Biophilic design integrates natural elements — vegetation, water, natural light, organic materials, views of nature — into the built environment, grounded in the biophilia hypothesis formulated by E.O. Wilson (1984). A meta-analysis by Browning et al. (2014), commissioned by the consultancy Terrapin Bright Green, synthesised 500 studies and concluded that the presence of indoor vegetation reduces perceived stress by 37%, systolic blood pressure by 3 to 5 mmHg, and sick building syndrome (SBS) symptoms by 23%. Views of nature from the workstation reduce visual fatigue by 50% and absenteeism by 10% (Kaplan, 1995). The Amazon Spheres project (Seattle, 2018, NBBJ Architects) materialises these principles: 3 glass domes of 4 storeys house 40,000 plants from 400 species, creating a working environment with a temperature of 22°C, relative humidity of 60%, and CO₂ levels below 600 ppm.

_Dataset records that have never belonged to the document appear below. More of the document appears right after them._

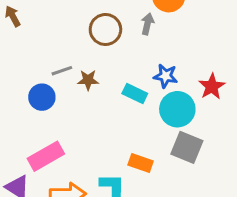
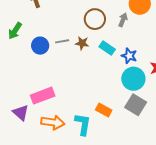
brown star: (88, 80) -> (82, 43), moved
cyan rectangle: (135, 93) -> (107, 48), moved
blue circle: (42, 97) -> (40, 46), moved

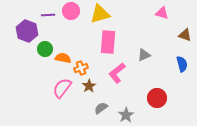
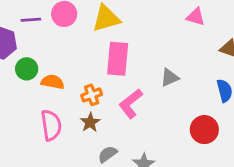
orange cross: (81, 68) -> (92, 95), moved
pink semicircle: (62, 88) -> (51, 125), turned 135
red circle: (157, 98) -> (204, 130), moved

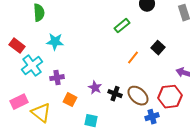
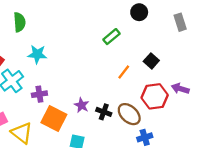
red hexagon: (170, 97) -> (155, 96), moved
orange square: (70, 100) -> (54, 119), size x1.6

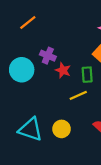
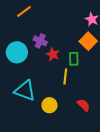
yellow line: (78, 95) -> (65, 77), turned -63
cyan triangle: (31, 129) -> (25, 91), moved

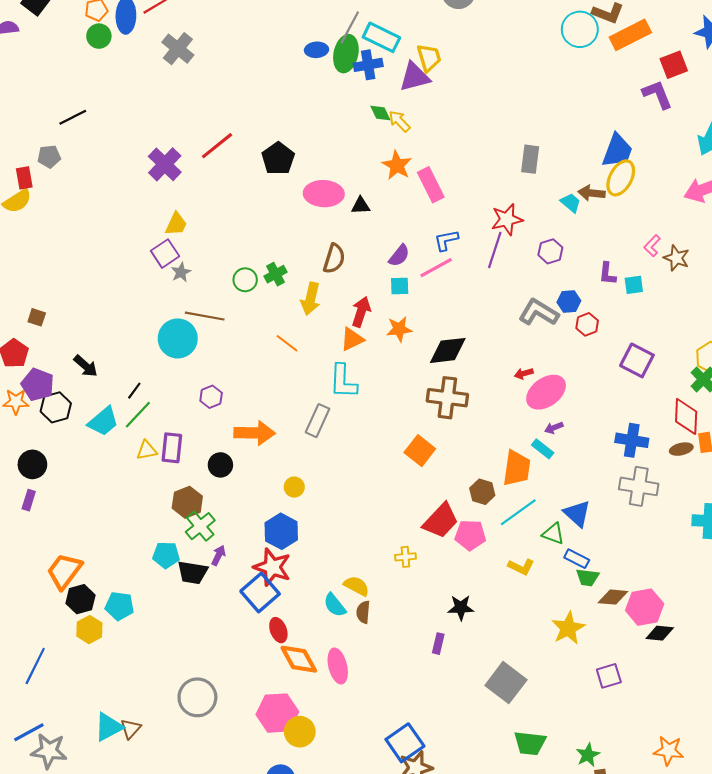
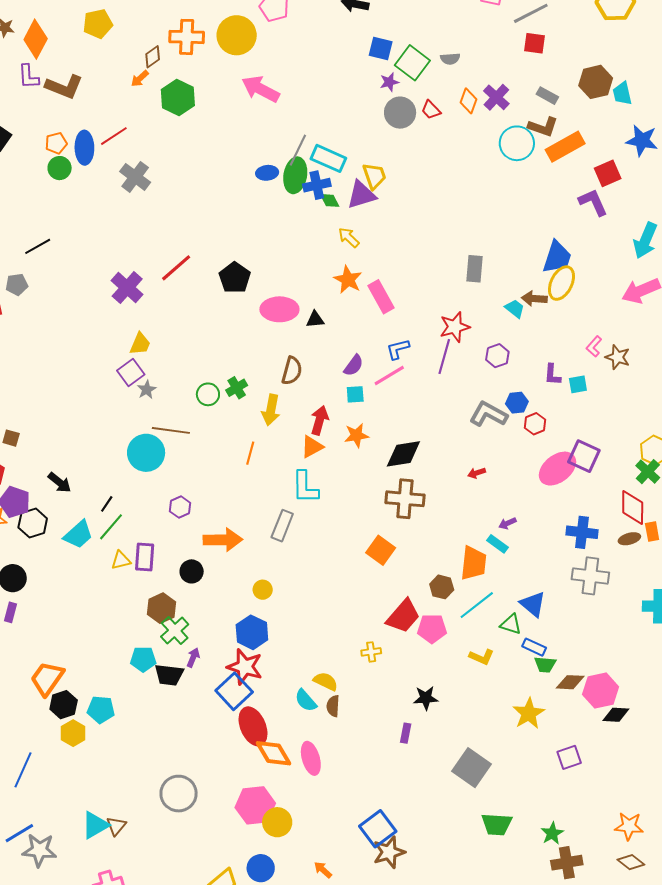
green diamond: (380, 113) -> (330, 200), moved
orange line: (287, 343) -> (250, 453), turned 70
pink ellipse: (546, 392) -> (557, 469), moved
red ellipse: (278, 630) -> (253, 726), size x1.6

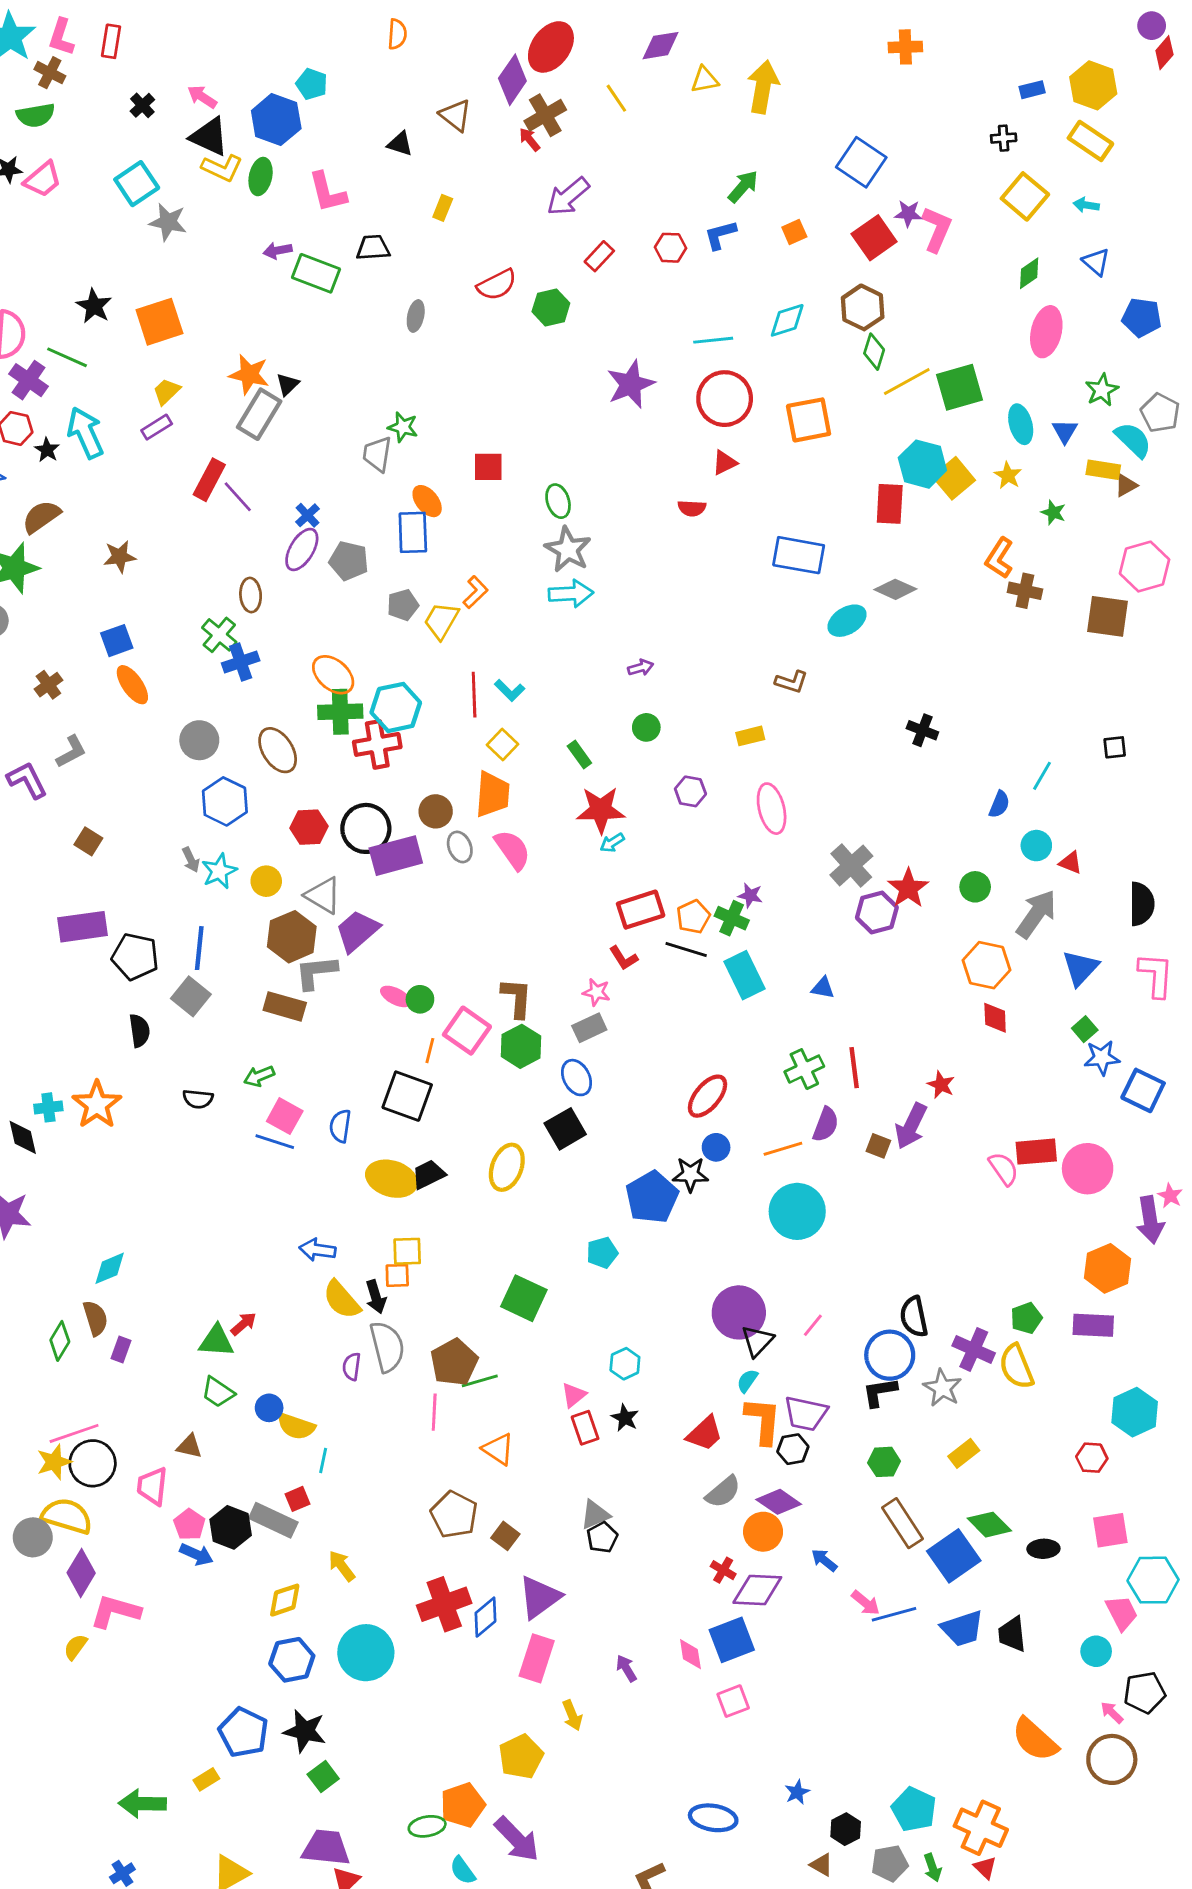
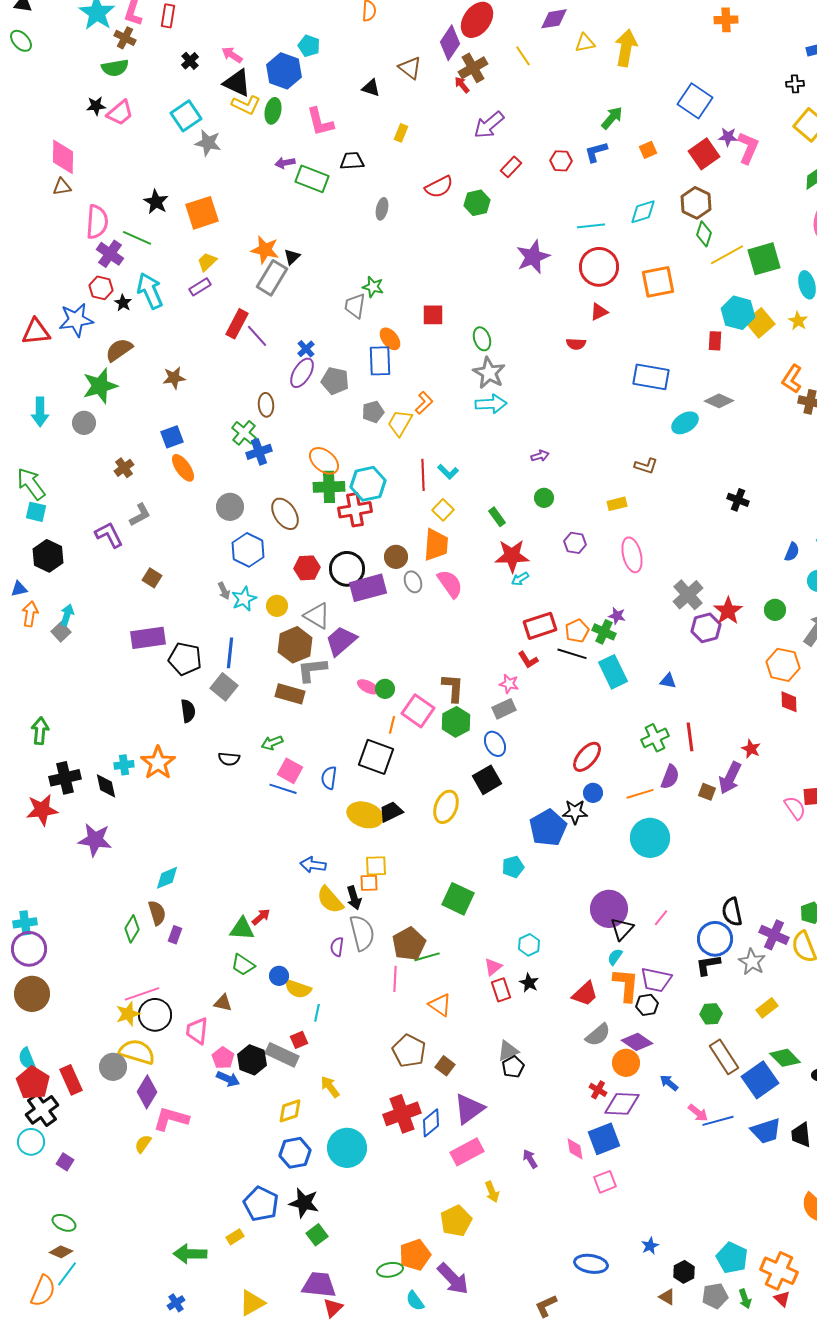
red rectangle: (890, 504) -> (715, 341), size x0.7
pink rectangle: (537, 1658) -> (467, 1152), turned 44

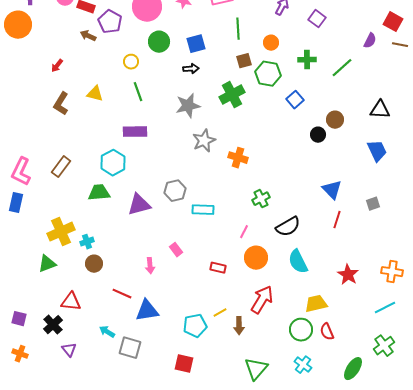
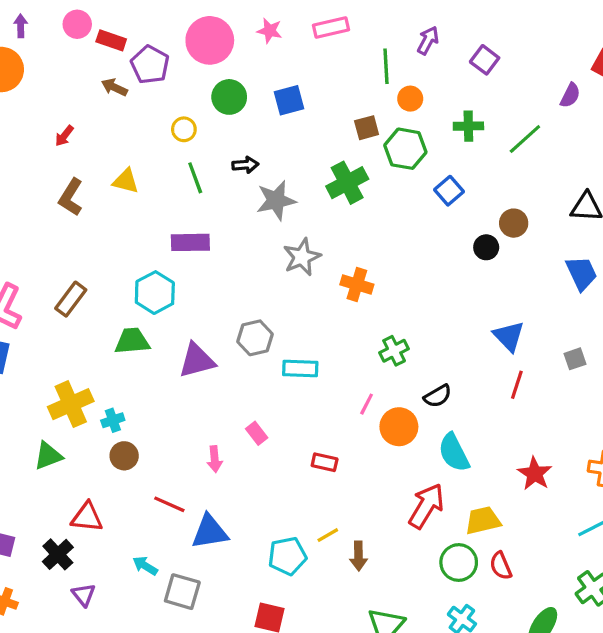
green line: (238, 29) -> (386, 66), moved
black arrow: (191, 69) -> (245, 165), moved
black semicircle: (288, 227) -> (438, 396), size x0.7
orange circle: (256, 258) -> (399, 427), moved
red arrow: (262, 300) -> (426, 506), moved

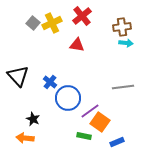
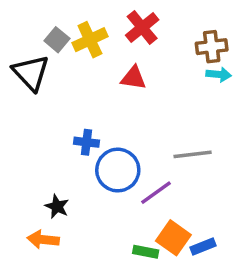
black triangle: (18, 76) -> (31, 73), moved
blue cross: (50, 82) -> (86, 142), turned -32
gray line: (123, 87) -> (193, 154), moved
orange square: (100, 122) -> (173, 238), moved
green rectangle: (84, 136) -> (146, 252), moved

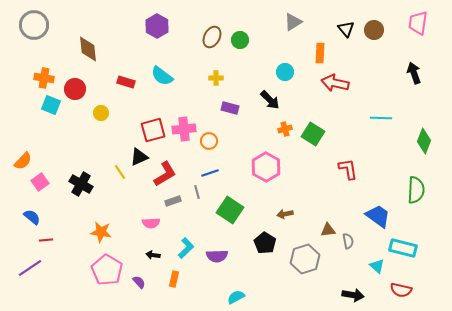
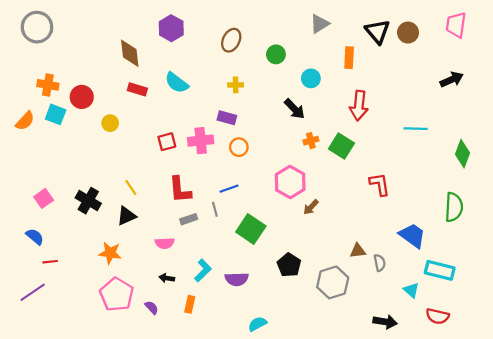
black triangle: (346, 29) -> (377, 31), size x1.4
green circle: (240, 40) -> (276, 54), moved
brown diamond: (88, 49) -> (130, 53), moved
black arrow: (414, 73) -> (452, 79), turned 85
red arrow: (335, 83) -> (359, 106), moved, turned -96
purple rectangle: (230, 108) -> (227, 118), moved
red square: (153, 130) -> (167, 142), size x0.7
orange circle: (209, 141) -> (239, 147), moved
black triangle: (139, 157) -> (126, 216), moved
orange semicircle: (23, 161) -> (25, 121), moved
red L-shape: (165, 174) -> (180, 190), turned 116
brown arrow: (285, 214) -> (311, 207), moved, turned -35

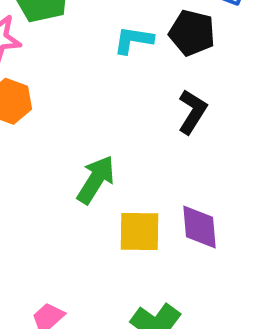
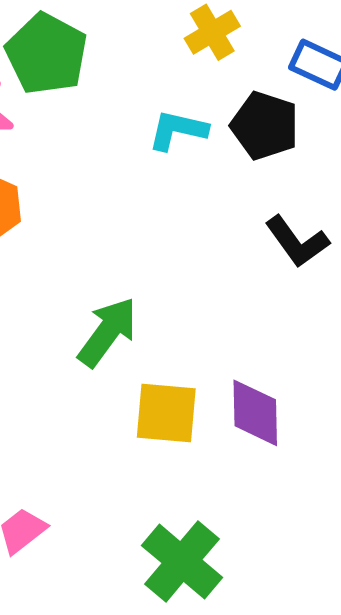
black L-shape: (192, 112) -> (297, 242), moved, turned 108

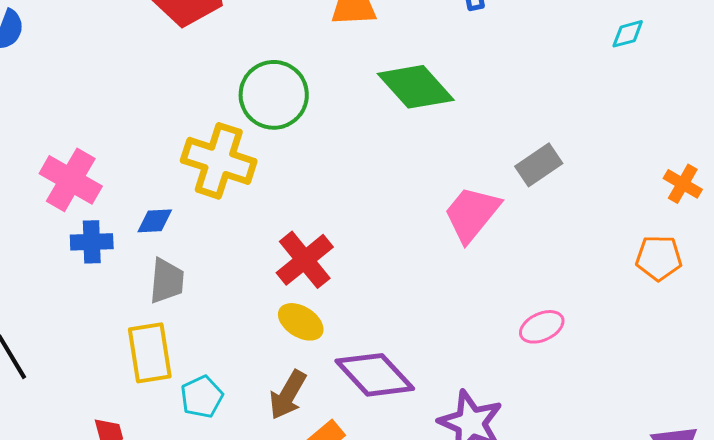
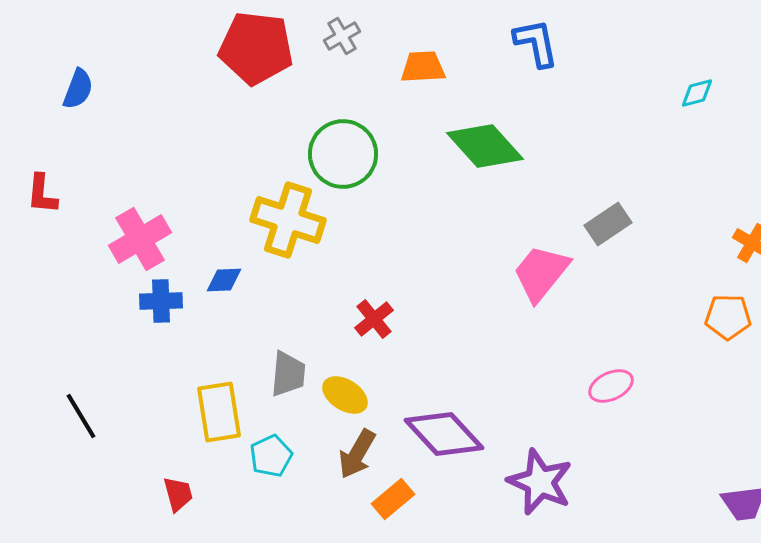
pink cross: (71, 180) -> (140, 239), turned 30
red cross: (305, 260) -> (374, 319), size x0.7
gray trapezoid: (167, 281) -> (288, 374), moved
yellow ellipse: (301, 322) -> (345, 395), moved

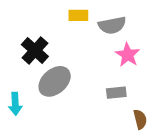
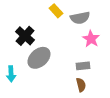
yellow rectangle: (78, 15) -> (56, 11), turned 48
brown semicircle: (140, 119) -> (81, 85), moved

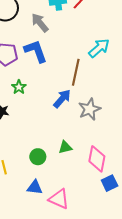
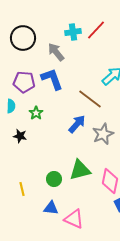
brown line: (76, 72) -> (90, 99), turned -65
green triangle: (65, 147) -> (80, 170), size x1.6

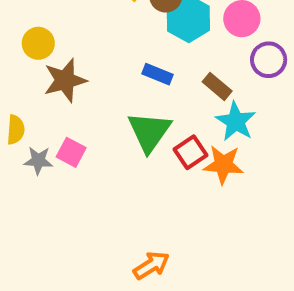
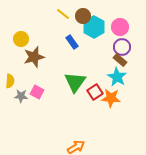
purple circle: (269, 60) -> (122, 47), moved
blue rectangle: (158, 74) -> (72, 42), moved, turned 32
brown rectangle: (217, 86) -> (120, 60), moved

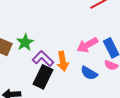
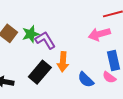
pink arrow: (87, 45) -> (99, 34), moved
purple L-shape: (43, 59) -> (45, 40), moved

The return on investment (ROI) in health-oriented design is quantifiable because salary costs represent 85-90% of total operating costs of an office building, while rent accounts for 8-10% and energy for 1-2% (WorldGBC, 2014). A 5% productivity improvement attributable to design equates to salary cost savings 5-10 times greater than the total annual energy cost of the building. The IWBI (International WELL Building Institute) documents that companies in WELL-certified buildings report absenteeism reductions of 15-25% and talent retention improvements of 12-18%. The additional cost of designing and constructing a building to WELL Silver certification standard ranges between 2% and 5% of the execution budget, with a payback period of 2-4 years considering absenteeism reduction alone. These data demonstrate that the impact of design on health and well-being is not an aesthetic luxury but an investment with verifiable returns in productivity, staff retention, and reduced healthcare costs.